Can Medicaid Expansion Address the Doctor Shortage?

Teresa Gardner Tyson, executive director of Health Wagon. Photo credit: Virginia Business

With Virginia on the cusp of Medicaid expansion, it is heartening to see someone asking the obvious question: What good is Medicaid coverage if you can’t find a doctor? Bob Burke at Virginia Business states the obvious:

Getting a Medicaid card doesn’t necessarily mean you have a doctor at hand. Plenty of places in Virginia — especially rural areas — already are short of health-care providers. Oftentimes, people there depend on nonprofit community health centers or free clinics (both of which are chronically underfunded) scattered around the state, or they just go without. This is the true access challenge.

Virginia has a network of clinics, health wagons and other services that provides basic care to poor Virginians, but the system operates on a shoestring, and thousands of people fall between the cracks. An important question is what happens to the existing medical infrastructure for the poor, as inadequate as it is, when Medicaid comes along?

Teresa Gardner Tyson runs The Health Wagon, a mobile clinic that delivers care to people in Southwest Virginia. Medicaid expansion would be favorable to the people she treats, she says, but it’s not a panacea. Some of Health Wagon’s patients are already Medicaid patients — and they can’t find any other health provider.

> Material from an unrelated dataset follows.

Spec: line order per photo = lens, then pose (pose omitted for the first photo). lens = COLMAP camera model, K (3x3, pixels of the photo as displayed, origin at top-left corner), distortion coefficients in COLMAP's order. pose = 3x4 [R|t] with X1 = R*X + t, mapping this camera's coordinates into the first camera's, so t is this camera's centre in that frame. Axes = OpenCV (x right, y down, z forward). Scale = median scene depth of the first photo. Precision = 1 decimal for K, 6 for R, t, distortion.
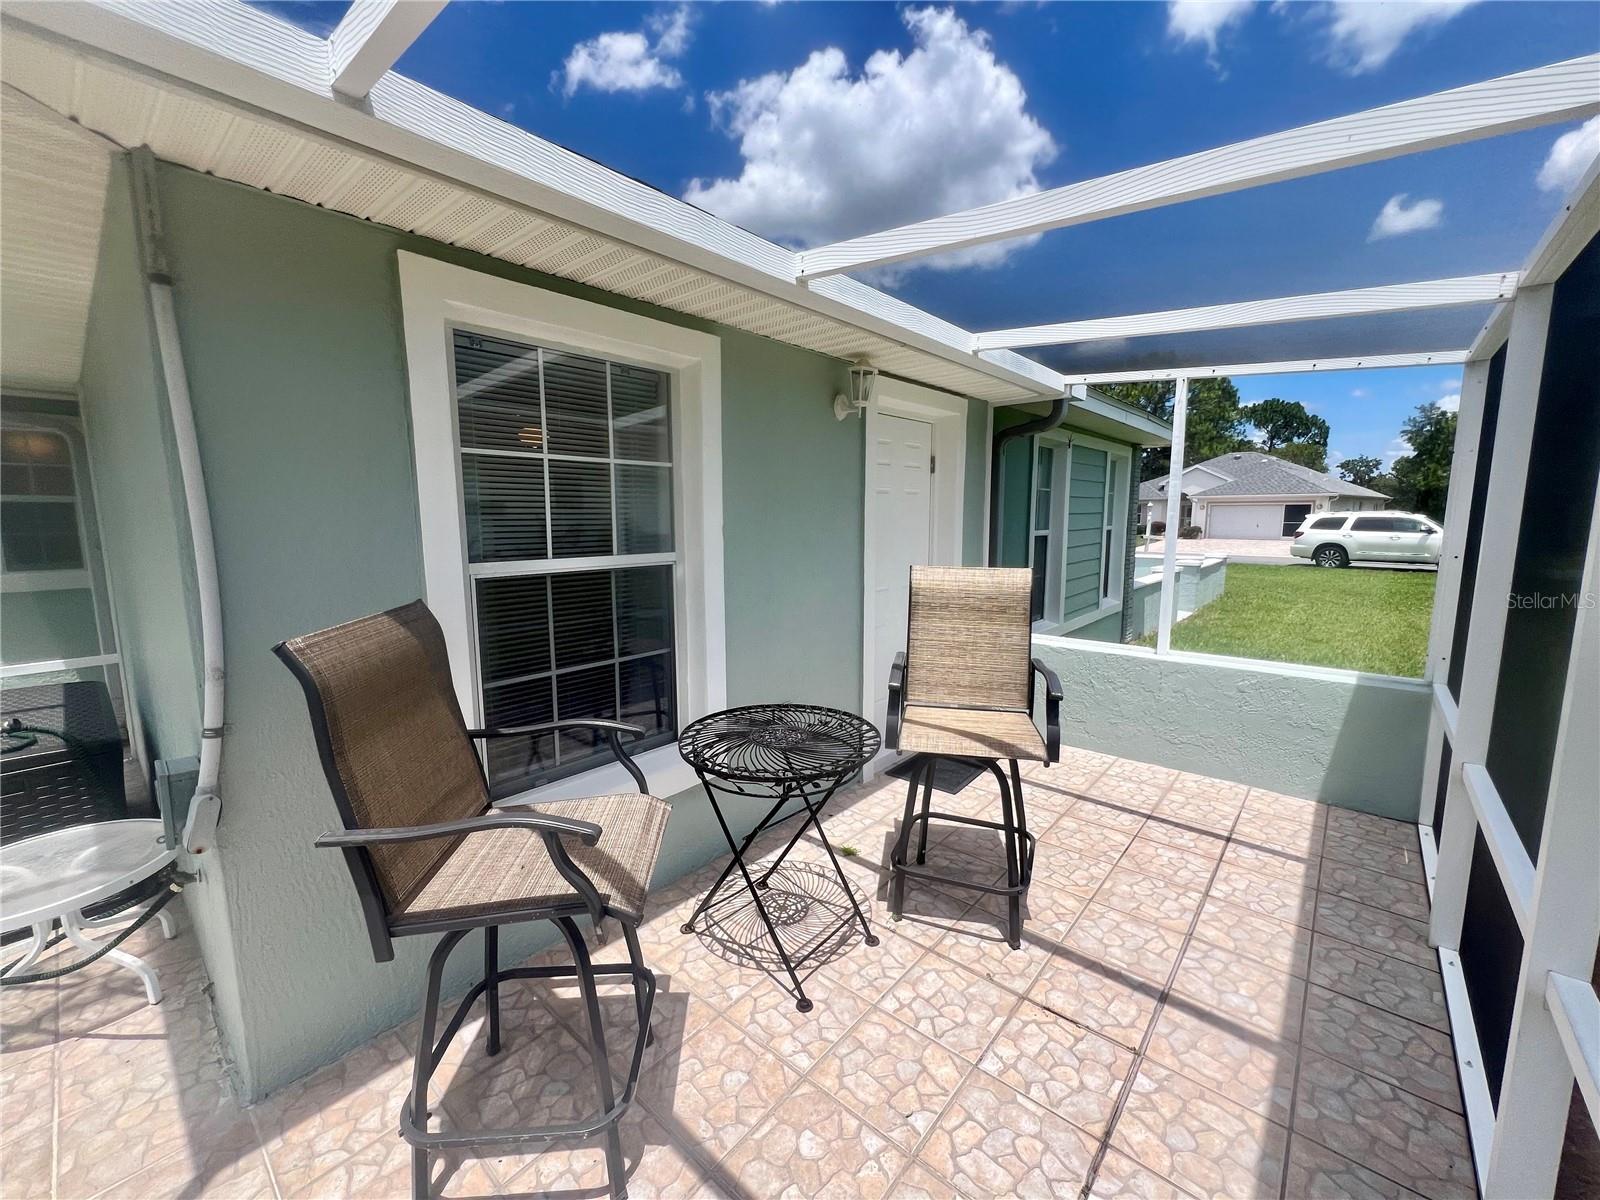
lens RADIAL K [[642.7, 0, 798.8], [0, 642.7, 599.2], [0, 0, 1]] dist [-0.002358, -0.000083]
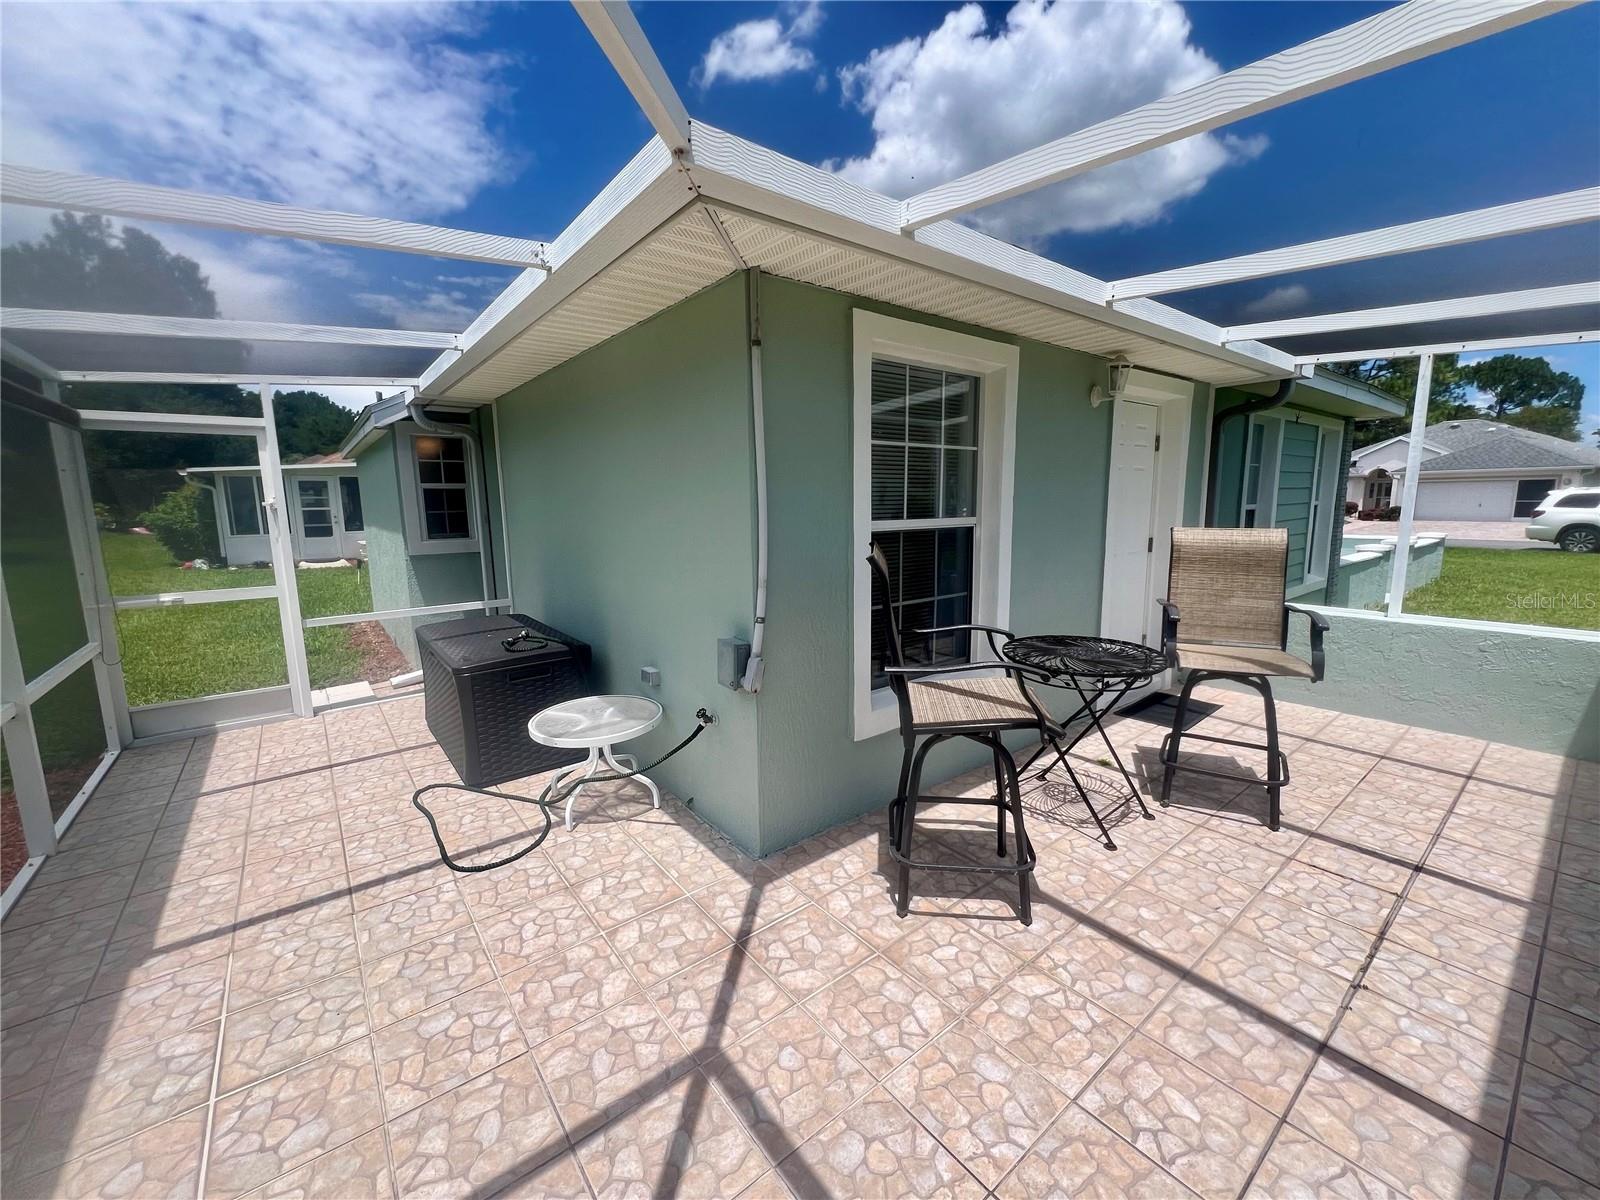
lens RADIAL K [[642.7, 0, 800.0], [0, 642.7, 600.0], [0, 0, 1]] dist [0.002034, -0.000180]
pose [[0.982633, 0.020536, -0.184417, -0.242587], [-0.015928, 0.999524, 0.026434, 0.052441], [0.184872, -0.023037, 0.982493, -0.272459]]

About five years ago, Health Wagon hired a consultant to run the numbers on how best to take advantage of Medicaid dollars if they started flowing. “We’d have to go back and look at those numbers again” and see whether becoming a Medicaid provider makes sense, Tyson says. “We’re sustained by donations and grants, and at the end of the day, though, we do give free care, [but] the care that we give is not free.”

Here is my question: What happens to those donations and grants if Medicaid expansion is enacted? Will Health Wagon still have a purpose? Perhaps it will, if nothing is done to address the shortage of health care practitioners in Southwest Virginia and there’s nowhere else to go. But if that shortage isn’t addressed and patients still can’t find doctors, is anyone better off?

The Virginia Community Healthcare Association (VCHA), which has 29 member organizations at 147 sites, serves about 100,000 uninsured people every year. CEO Neal Graham estimates that of that number, about 70,000 would be eligible for Medicaid after expansion. He also estimates that expansion will bring an additional 100,000 patients into the clinics and community centers. But it’s not clear at all from Burke’s article that the clinics will have the resources to staff up to meet the extra demand.

There are two problems in rural Virginia: a lack of health coverage and a shortage of health care practitioners. Medicaid expansion fixes the first problem. But as long as the program pays less than Medicare and private insurance — typically forcing medical providers to operate at a loss — Medicaid expansion will do nothing to recruit new practitioners to under-served areas. If lawmakers want the expansion to work, they must address the shortage of doctors, nurses, and technicians. Otherwise, they’re just perpetrating a cruel hoax on Virginia’s poor.